Daphne runzelte die Stirn, schnappte sich schnell das Kleid und ging hinter den Paravent. Der Stoff war weich und seidig, sie fuhr anerkennend mit der Hand darüber und bewunderte, wie das Licht die goldenen Stickereien hervorhob.

"Bist du fertig?" fragte Atticus, weil er wusste, dass es sie aufregen würde.

"Kannst du nicht einfach warten?" erwiderte Daphne. Ohne ihr Wissen schmunzelte Atticus über ihre missmutige Antwort.

Daphne schlüpfte hastig aus ihrem alten Gewand und in das neue Kleid. Als sie jedoch zum Korsett kam, hielt sie inne. Sie konnte es unmöglich alleine schnüren! Aber die einzig verfügbare Person war...

"Ähm... Atticus?" rief Daphne zögerlich und spähte hinter dem Paravent hervor. "Ich könnte deine Hilfe gebrauchen."

Atticus, der gerade damit beschäftigt war, die Schachtel in seiner Hand intensiv zu betrachten, zuckte bei ihrer Stimme leicht zusammen. Er klappte die Schachtel zu, schob sie in eine Schublade seines Schreibtisches und räusperte sich. Dann ging er stirnrunzelnd zu ihr hinüber.

"Was gibt es?"

"Könntest du Maisie rufen?"

"Wozu?
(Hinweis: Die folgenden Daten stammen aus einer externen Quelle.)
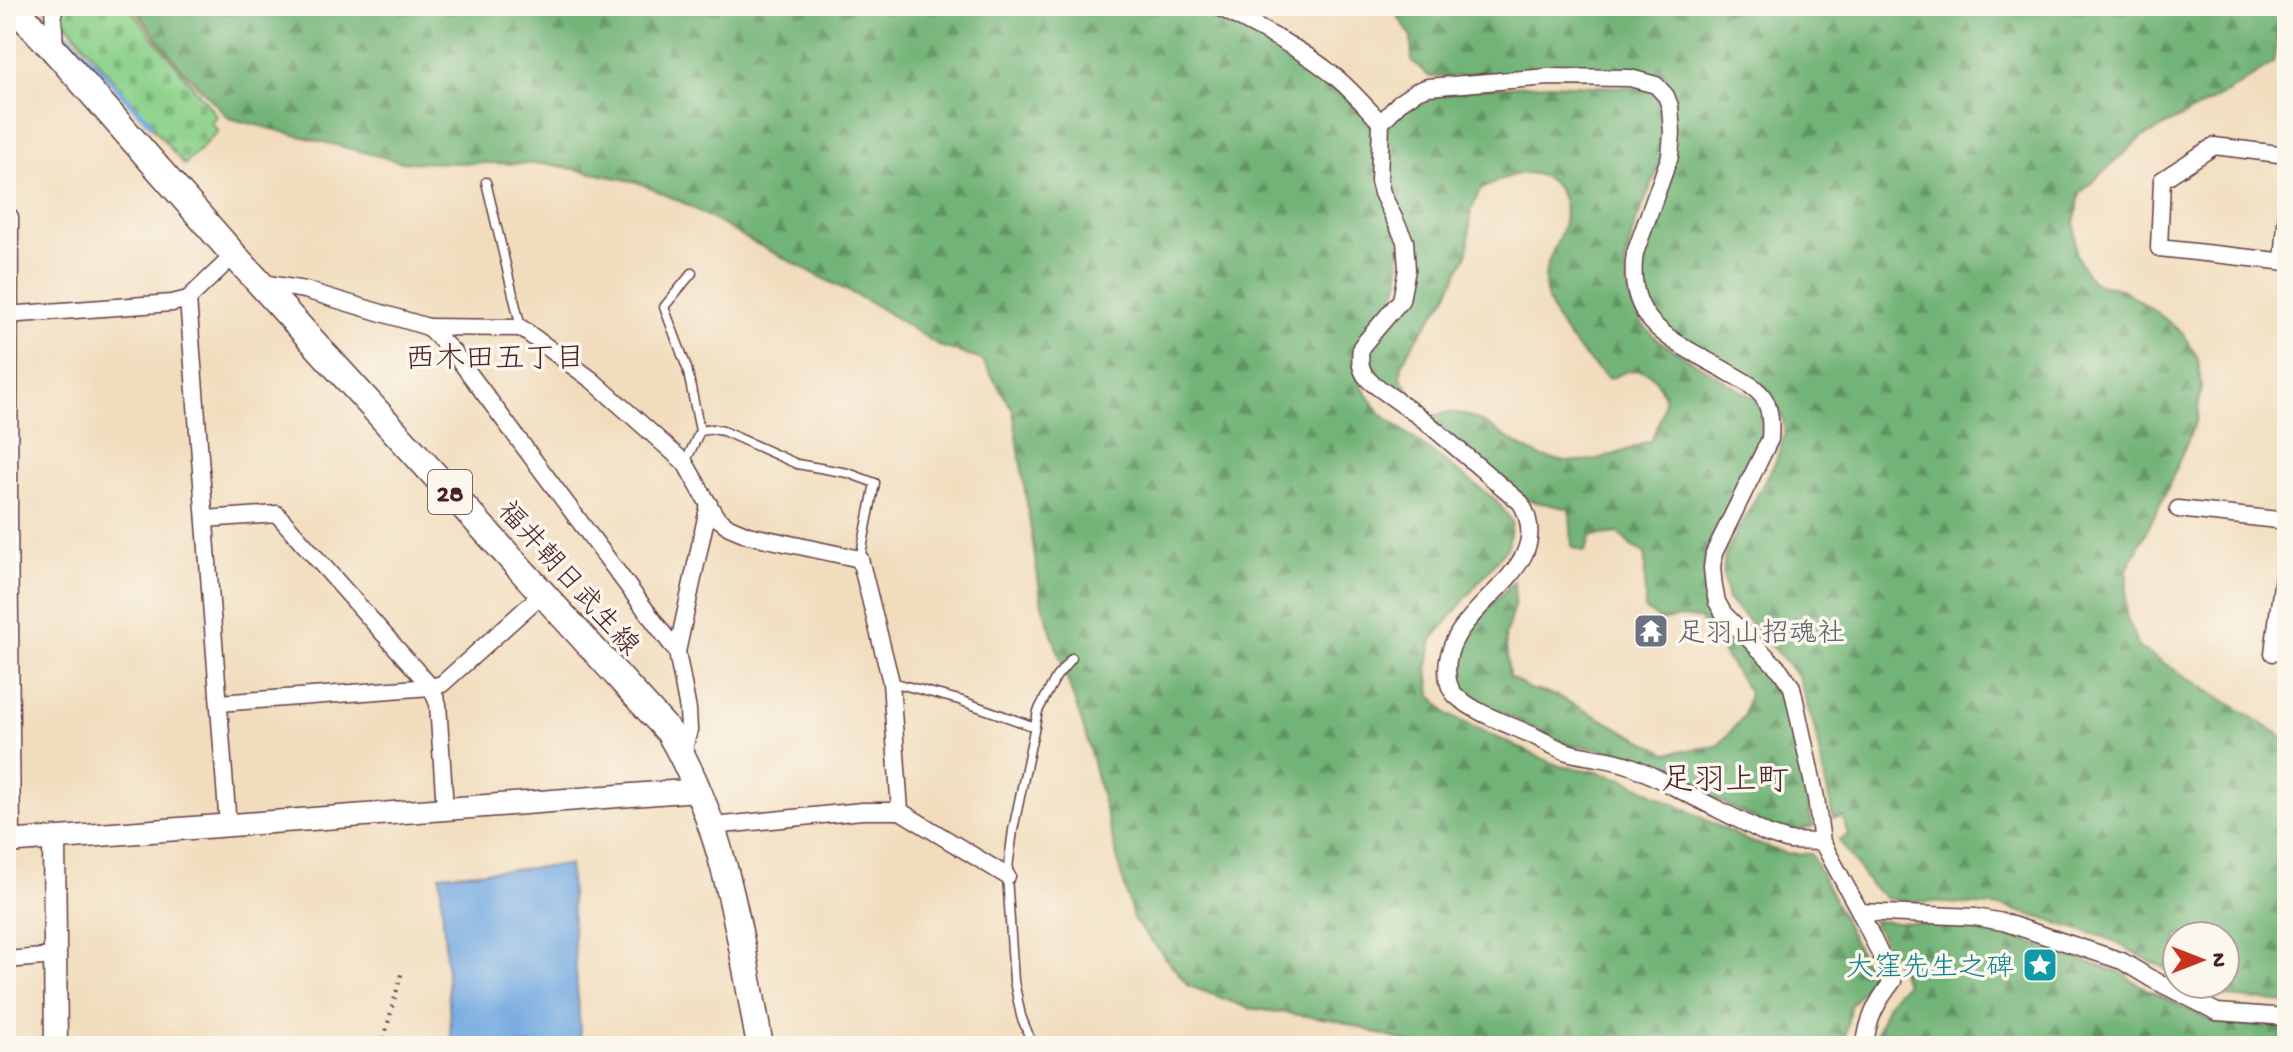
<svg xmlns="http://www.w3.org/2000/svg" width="2293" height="1052" font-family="'Gochi Hand','Klee One',sans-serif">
<defs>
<pattern id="forest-firs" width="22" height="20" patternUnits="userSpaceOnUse" patternTransform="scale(2)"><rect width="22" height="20" fill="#72b477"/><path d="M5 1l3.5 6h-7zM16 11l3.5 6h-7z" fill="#609262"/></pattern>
<pattern id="cemetery-stones" width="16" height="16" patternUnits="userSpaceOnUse" patternTransform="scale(2)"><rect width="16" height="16" fill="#8dd28b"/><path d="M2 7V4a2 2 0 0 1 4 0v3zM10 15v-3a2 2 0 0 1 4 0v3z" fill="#7bb478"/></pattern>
</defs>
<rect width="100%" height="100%" fill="#fbf7ec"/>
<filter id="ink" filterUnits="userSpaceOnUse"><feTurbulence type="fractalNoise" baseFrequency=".0125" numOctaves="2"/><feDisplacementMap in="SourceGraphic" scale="16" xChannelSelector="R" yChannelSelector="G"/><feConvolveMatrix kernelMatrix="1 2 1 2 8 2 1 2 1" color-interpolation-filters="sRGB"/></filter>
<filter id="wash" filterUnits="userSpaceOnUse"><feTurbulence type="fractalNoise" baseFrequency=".006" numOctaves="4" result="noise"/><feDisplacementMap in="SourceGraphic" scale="32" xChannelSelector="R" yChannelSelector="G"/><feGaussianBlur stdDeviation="1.8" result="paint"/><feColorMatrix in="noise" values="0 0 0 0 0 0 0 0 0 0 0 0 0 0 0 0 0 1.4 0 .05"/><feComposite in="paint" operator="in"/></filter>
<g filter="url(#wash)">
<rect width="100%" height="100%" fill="#f1ddbd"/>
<g fill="url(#forest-firs)" stroke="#5e6a51" stroke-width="2">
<path d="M136,6H1196L1308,65L1375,124L1373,150L1400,239V279L1392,304L1353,360L1358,381L1381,414L1497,501L1512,522L1508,546L1432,640L1428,666L1431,695L1448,715L1559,766L1593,771L1626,780L1748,841L1785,853L1811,854L1872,978L1850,1006L1844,1046H1413L1406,1042L1336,1020L1248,1008L1189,986L1133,919L1086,735L1042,604L1013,410L982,360L940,346L875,305L749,240L686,204L637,182L549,164L402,162L229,118L181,68L138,13Z"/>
<path d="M1401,6H2282L2273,63L2229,92L2141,138L2080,193L2075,220L2076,255L2092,282L2123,290L2159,314L2182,333L2198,358L2201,387L2197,418L2164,497L2127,569L2126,615L2138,647L2287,739V1003L2218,996L2195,984H2225V936H2177V975L2107,938L2004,907L1888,899L1871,886L1839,840L1848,835L1843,817L1833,818L1814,727L1798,675L1728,599C1724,582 1721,568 1726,552L1776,461L1785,433L1782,416L1770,391L1751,376L1668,331L1647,305L1638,267L1673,159L1657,82L1548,73L1430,77L1412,61L1411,36L1395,12Z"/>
<path d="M1549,84L1641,88L1651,91L1660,101L1664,113V155L1635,224L1625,264L1628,290L1632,305L1643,325L1659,341L1755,399L1761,413L1762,434L1752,459L1705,551L1704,569L1706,589L1711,606L1719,620L1776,678L1784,693L1813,826L1791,832L1768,826L1634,757L1598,748L1571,746L1459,692C1443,643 1484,614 1514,581L1515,603L1505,636L1509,676L1529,689L1557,696L1667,753L1718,746L1744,716L1749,692L1700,619L1679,617L1661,621L1645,609V553L1631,546L1619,533L1591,536L1585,552L1572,547L1570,509L1528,500L1431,418C1470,396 1508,447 1543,457C1580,468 1617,456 1651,440C1656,428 1665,411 1664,397C1664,396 1659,386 1659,385C1647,362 1627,370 1609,379C1583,358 1546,318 1545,283C1544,263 1556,248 1562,230C1573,196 1551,166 1514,175C1502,178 1491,185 1480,190L1471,210L1468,252L1446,297L1409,350L1402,363L1401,378L1416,400L1426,410V415L1373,376L1367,368V351L1409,302L1417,273V256L1412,236L1391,194L1385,178L1386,126L1402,107L1430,92Z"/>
<path d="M1873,921L1972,926L1999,932L2121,973L2148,990L2216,1023L2284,1027L2280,1046H1875V1038L1889,1001L1906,983Z"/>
</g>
<path fill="url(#cemetery-stones)" stroke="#6c785b" stroke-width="2" d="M61,6H131L133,12L217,116L211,123L218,131L184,165L63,19Z"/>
<path fill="#72a9e1" stroke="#5e6486" stroke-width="2" d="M569,865L581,1046H452L440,875Z"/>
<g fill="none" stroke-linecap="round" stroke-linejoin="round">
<g stroke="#72a9e1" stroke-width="6">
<path d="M43,6L44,7"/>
<path d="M68,36L150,123"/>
</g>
</g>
</g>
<g filter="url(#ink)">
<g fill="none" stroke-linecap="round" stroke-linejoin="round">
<defs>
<g id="service">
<path d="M486,182L521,328"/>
<path d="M692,273L664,307L687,368L700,431"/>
<path d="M685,463L700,431L713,429L723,431L797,464L848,473L875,483L860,559"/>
<path d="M891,682L959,700L1035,727"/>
<path d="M1033,1046L1021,1016L1014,981L1007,876L1013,830L1038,711L1056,677L1072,658"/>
</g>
<g id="minor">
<path d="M53,6L55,51"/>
<path d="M1217,6C1255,27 1298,46 1332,74C1350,88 1365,106 1381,123"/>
<path d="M2287,155L2214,146L2162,180L2159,248L2287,262"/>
<path d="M6,212L10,217L9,514L12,842"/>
<path d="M2283,261L2287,212"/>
<path d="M262,283L305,290L428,327L454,353L677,652L688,710L689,730L682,755"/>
<path d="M6,315L172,303L188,299"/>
<path d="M428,327L521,328L592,380L685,463L716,517L729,527L748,535L860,559L891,682L900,811"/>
<path d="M2178,509L2287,521"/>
<path d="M205,519L277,514L431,687L438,704L445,809"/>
<path d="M677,652L709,504"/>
<path d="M2273,653L2287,546"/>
<path d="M219,703L431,687L442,684L542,594"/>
<path d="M228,826L188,299L234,255"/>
<path d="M713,826L862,811H900L1007,876"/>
<path d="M1822,842L1789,841L1767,834C1736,818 1705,803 1674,787C1660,780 1646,772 1631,766C1611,758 1591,758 1571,753C1558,750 1545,741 1532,735C1508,724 1477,714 1456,696C1452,692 1449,686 1448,680C1435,605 1563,577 1521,503L1424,420L1372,383C1360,373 1359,362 1361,347L1401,300L1407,269L1405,241L1382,193L1379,181L1381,123L1399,103L1417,91L1428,87L1548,77L1630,78L1656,85L1666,96L1670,106L1672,133L1670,156L1635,253C1624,325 1676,342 1728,372C1740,379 1755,386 1763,397C1771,408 1771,426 1770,439L1714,553L1712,568L1714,587L1717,602L1724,614L1780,670L1792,687L1816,798L1822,842L1860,912L1893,981C1877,1001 1867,1020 1865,1046"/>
<path d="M1860,912L1975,917L2003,922L2122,961L2150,978L2217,1012L2287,1017"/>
<path d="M6,960L55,956"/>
</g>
<g id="tertiary">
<path d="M54,839L56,1046"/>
<path d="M6,842L698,790"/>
</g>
<path id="primary" d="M13,6L55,51L234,255L669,732C726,829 740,937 760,1046"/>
</defs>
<use href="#service" stroke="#633c41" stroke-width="11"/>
<use href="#minor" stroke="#633c41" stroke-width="19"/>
<use href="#tertiary" stroke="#633c41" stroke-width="25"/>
<use href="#primary" stroke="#633c41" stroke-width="29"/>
<path stroke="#633c41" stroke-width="4" stroke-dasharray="2 6" stroke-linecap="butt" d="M382,1046L402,971"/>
<use href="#service" stroke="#fff" stroke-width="8"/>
<use href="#minor" stroke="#fff" stroke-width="16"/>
<use href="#tertiary" stroke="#fff" stroke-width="22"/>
<use href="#primary" stroke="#fff" stroke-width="26"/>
</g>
</g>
<defs>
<symbol id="temple-square" viewBox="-11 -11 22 22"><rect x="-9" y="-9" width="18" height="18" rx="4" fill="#6b7280" stroke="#fbf7ec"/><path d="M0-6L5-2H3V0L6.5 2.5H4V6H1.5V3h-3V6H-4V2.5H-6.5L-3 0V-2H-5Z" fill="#fff"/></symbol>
<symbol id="sight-square" viewBox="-11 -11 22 22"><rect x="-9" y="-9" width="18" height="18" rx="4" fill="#0f9aa8" stroke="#fbf7ec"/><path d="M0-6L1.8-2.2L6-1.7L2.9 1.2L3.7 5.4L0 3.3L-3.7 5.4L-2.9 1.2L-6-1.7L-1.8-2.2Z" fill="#fff"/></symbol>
</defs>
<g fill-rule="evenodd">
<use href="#temple-square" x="1631" y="611" width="40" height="40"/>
<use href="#sight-square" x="2020" y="945" width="40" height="40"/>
</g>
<g text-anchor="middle" stroke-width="7" stroke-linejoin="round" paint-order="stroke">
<rect fill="#fbf7ec" stroke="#7f6065" stroke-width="2" x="428" y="470" width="44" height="44" rx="6"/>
<g font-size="26" font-weight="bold" fill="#4a1f2b">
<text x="450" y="501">28</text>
</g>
<g font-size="28" fill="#4a1f2b" stroke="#fbf7ec">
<text transform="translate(570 577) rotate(48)" y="10">福井朝日武生線</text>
</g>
<g font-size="28" fill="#5b616d" stroke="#fbf7ec" text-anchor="start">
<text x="1677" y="641">足羽山招魂社</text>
</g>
<g font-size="28" fill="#0d838f" stroke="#fbf7ec" text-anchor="end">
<text x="2014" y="975">大窪先生之碑</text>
</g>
<g font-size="30" fill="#4a1f2b" stroke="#fbf7ec">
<text x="495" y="367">西木田五丁目</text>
</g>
<g font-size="32" fill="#4a1f2b" stroke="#fbf7ec">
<text x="1725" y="789">足羽上町</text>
</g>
</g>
<rect width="2293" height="1052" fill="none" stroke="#fbf7ec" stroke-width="32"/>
<g transform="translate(2201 960) rotate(90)"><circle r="38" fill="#fbf7ec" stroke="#b4a19f" stroke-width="2"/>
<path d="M0-6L14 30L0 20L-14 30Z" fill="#c8321e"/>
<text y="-12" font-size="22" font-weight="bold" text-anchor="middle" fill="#4a1f2b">N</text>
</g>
</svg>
Sie hat sicherlich zu tun." Atticus hob skeptisch eine Augenbraue. "Ist es so schwierig, ein Kleid anzuziehen?"

Daphne holte tief Luft, um Ruhe zu bewahren.

"Ich brauche Hilfe mit meinem Kleid", sagte sie gleichmütig und drehte sich um. Sie nahm ihre Haare nach vorne und enthüllte die losen Schnürsenkel ihres Korsetts gegenüber Atticus.

"Es ist nicht so, dass ich deinem kleinen Dienstmädchen komplett misstraue", sagte Atticus und verschränkte die Arme. "Ich kann sie doch nicht in ein Zimmer lassen, das womöglich mit geschmuggelten Kristallen gefüllt ist, die in falsche Hände gelangt gefährlich sein könnten."

Ihr Gesicht brannte vor Verlegenheit, als sie die nächsten Worte hervorpresste: "Wenn du dir so sicher bist, dann kannst du auch meine Schnürsenkel schnüren."